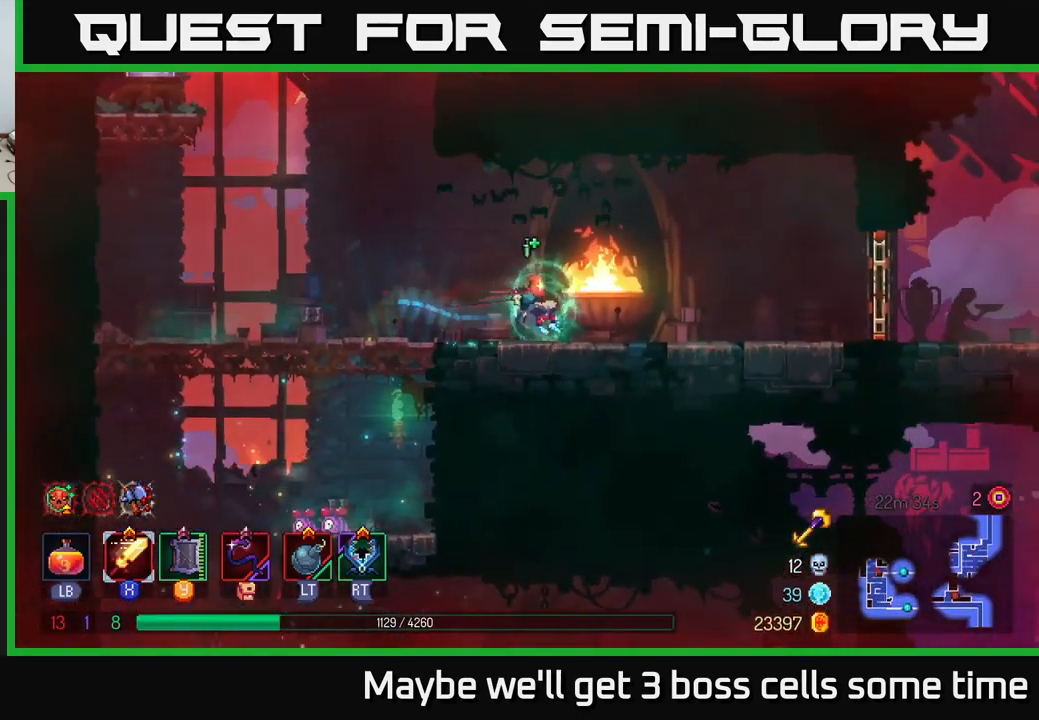
{"buttons": [], "left_stick": "right", "right_stick": "center", "events": []}
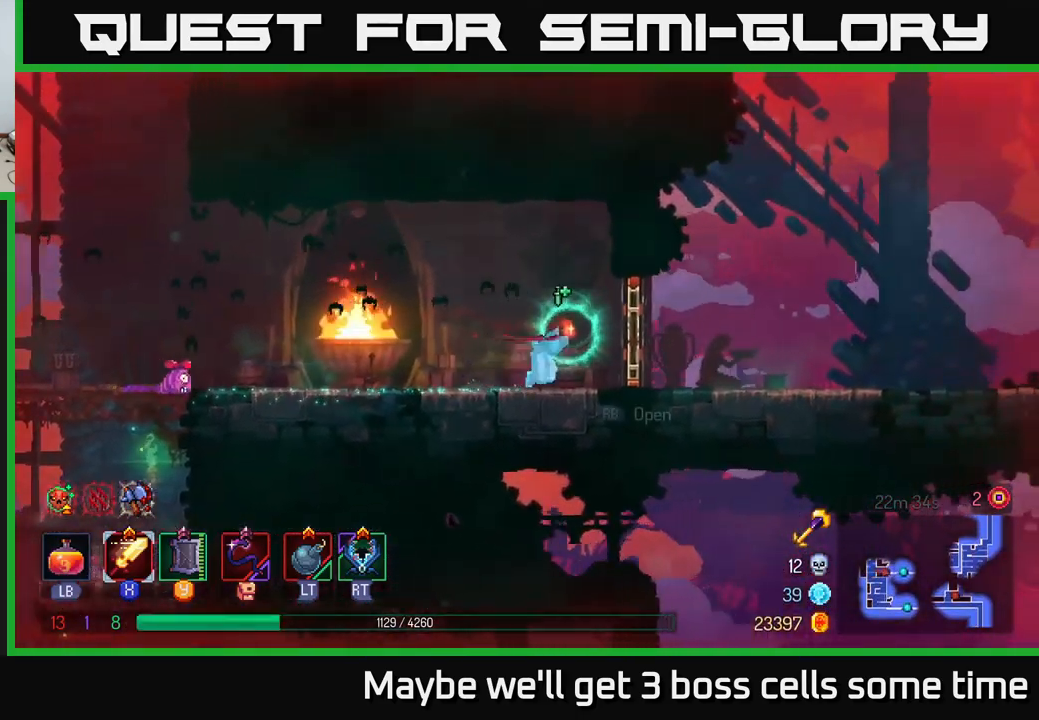
{"buttons": [], "left_stick": "right", "right_stick": "center", "events": [[67, "R1", "down"], [167, "R1", "up"]]}
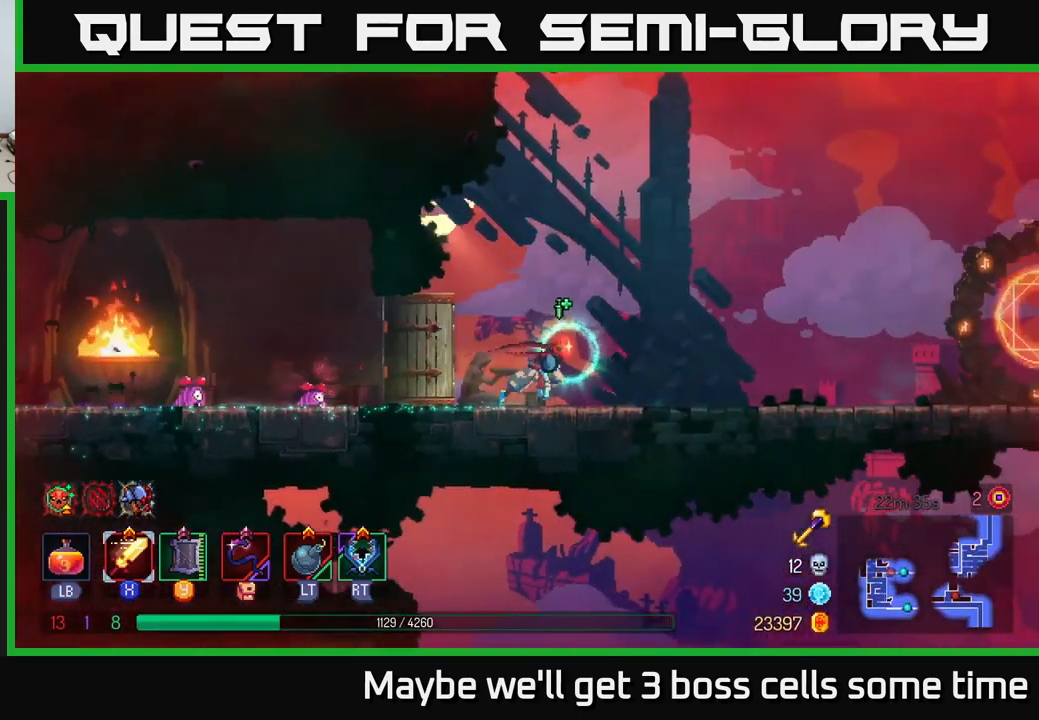
{"buttons": [], "left_stick": "right", "right_stick": "center", "events": []}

• • • •

- _WHAT YOU ARE ASKED TO DO_:
Drop the images and copy all the data exactly.

- _RESULT FOR THIS TASK_:
{"buttons": [], "left_stick": "right", "right_stick": "center", "events": []}
{"buttons": [], "left_stick": "right", "right_stick": "center", "events": [[67, "R1", "down"], [167, "R1", "up"]]}
{"buttons": [], "left_stick": "right", "right_stick": "center", "events": []}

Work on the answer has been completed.